Cocteau Twins, “Cherry-coloured Funk”, in https://www.youtube.com/watch?v=GUQ8qexN3bU
O tempo é uma ditadura. Rígida e austera, não oferece segundas hipóteses. Não somos como os gatos, que beneficiam de sete vidas. À medida que o corpo se move no fio do tempo, amanhece uma amnésia do passado. O esquecimento é um tributo à imobilidade dos corpos, como se não perdessem capacidades, imunes à decadência.
Corríamos o dia de lés-a-lés – metêramos na cabeça que aquele era um dia de direta, a cama dispensou os serviços mínimos do sono. E dizíamos: não queremos a cerimónia ateada pelas indulgências que o remorso apura. Não queremos o arrependimento. Fazemos de tudo por o dispensar. Ele há muita gente que já morreu e ainda não deu conta. Morreu e ainda não fizeram as exéquias. Nós somos tutelados pelo amor, não desistimos da vida porque desistiríamos do amor. O amor é a maior prova de vida.
Cedemos ao amante uma parte que o preenche. Buscamos no amante um rumorejo que se completa de poesia, invadindo o corpo por dentro, tingindo o sangue com o sangue quimérico do amante. Não queremos deixar de ser os amantes-mecenas que, escondidos no seu reduto, guardam segredos sortílegos. Ao contrário dos vivos-mortos, os amantes prosseguem a sua vida radiosa. Embebem-se de vida, torcem o braço à apatia convocada pela iteração do tempo, celebram o festim na coregrafia onde os corpos são combustão, na cumplicidade das almas, na troca espontânea de olhares, no idioma privativo que dispensa palavras.
Os amantes exorcizam o futuro que anoitece nas margens do enigma. Não fazem juras, não querem a paga em juros que depois não podem cumprir. Combinam as mãos entrelaçadas com o riso abundante de quem descobre todos os dias um quinhão do mundo por descobrir. São reféns da vida: não descuidam a morte, tão extasiante é a fogueira em que se move a vida.
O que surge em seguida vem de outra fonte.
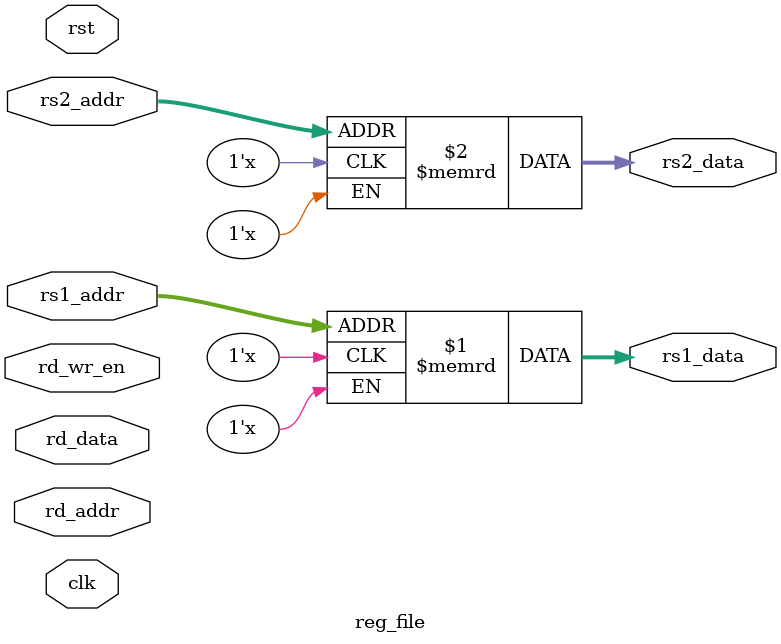
<source format=sv>

/*

x           ABI name
====================
x0          zero
x1          ra
x2          sp
x3          gp
x4          tp
x5          t0
x6          t1
x7          t2
x8          s0/fp
x9          s1
x10         a0
x11         a1
x12         a2
x13         a3
x14         a4
x15         a5
x16         a6
x17         a7
x18         s2
x19         s3
x20         s4
x21         s5
x22         s6
x23         s7
x24         s8
x25         s9
x26         s10
x27         s11
x28         t3
x29         t4
x30         t5
x31         t6

*/

module reg_file #(
    parameter REG_BIT_WIDTH = 32,
    parameter NUM_OF_REGS  = 32,
    parameter REG_ENCODE_WIDTH = $clog2(NUM_OF_REGS)
) (
    input logic     [REG_ENCODE_WIDTH-1:0] rs1_addr,
    input logic     [REG_ENCODE_WIDTH-1:0] rs2_addr,
    output logic    [REG_BIT_WIDTH-1:0] rs1_data,
    output logic    [REG_BIT_WIDTH-1:0] rs2_data,
    input logic            rd_wr_en,
    input logic     [REG_ENCODE_WIDTH-1:0] rd_addr,
    input logic     [REG_BIT_WIDTH-1:0] rd_data,
    input logic            clk, rst
);

    logic [REG_BIT_WIDTH-1:0] regs_out [0:NUM_OF_REGS-1];
    //array of REG_BIT_WIDTH busses with NUM_OF_REGS busses in the array
    //addressing this array works as follows 
    //
    //regs_out[ 'REG WE ARE ADDRESSING' ][ 'BIT FROM REG, LEAVE EMPTY IF WE WANT ALL 32' ]
    //imagine the [REG_BIT_WIDTH-1:0] in the declaration pops out to the end of the declaration
    //so now its regs_out[0:NUM_OF_REGS-1][REG_BIT_WIDTH-1:0] 

    assign rs1_data = regs_out[rs1_addr];
    assign rs2_data = regs_out[rs2_addr];

    //this is a genvar loop, its a tool in sv to use a forloop to generate modules (in this case to generate 31 regs)
    
    genvar ii;
    generate
        for(ii = 0; ii < NUM_OF_REGS; ii++) begin : gen_regs
            if (ii == 0) begin // create the zero register
                dff_async_reset #(.WIDTH(REG_BIT_WIDTH))
                reg_ii (.d('0), .clk(clk), .rst(rst), .wr_en(rd_wr_en && (rd_addr == ii)), .q(regs_out[ii]));
            end else begin // create the remaining registers
                dff_async_reset #(.WIDTH(REG_BIT_WIDTH)) 
                reg_ii (.d(rd_data), .clk(clk), .rst(rst), .wr_en(rd_wr_en && (rd_addr == ii)), .q(regs_out[ii]));
            end

        end
    endgenerate

endmodule
</source>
A extinção pode conspirar contra as vidas merecedoras, mas os amantes sabem, enquanto procuradores da sobrevivência, que haverá um amanhã a romper com o acervo dos dias que compõem a vida. Não capitulam, hesitam quando têm de hesitar, mas não se abandonam enquanto amantes num altar que trespassa a existência. E dizem: oxalá o tempo fosse devolvido à procedência para fazermos tudo igual; para voltarmos a ser os amantes que vestem a tocha que tece os gramas de luz de que se faz o sol inteiro.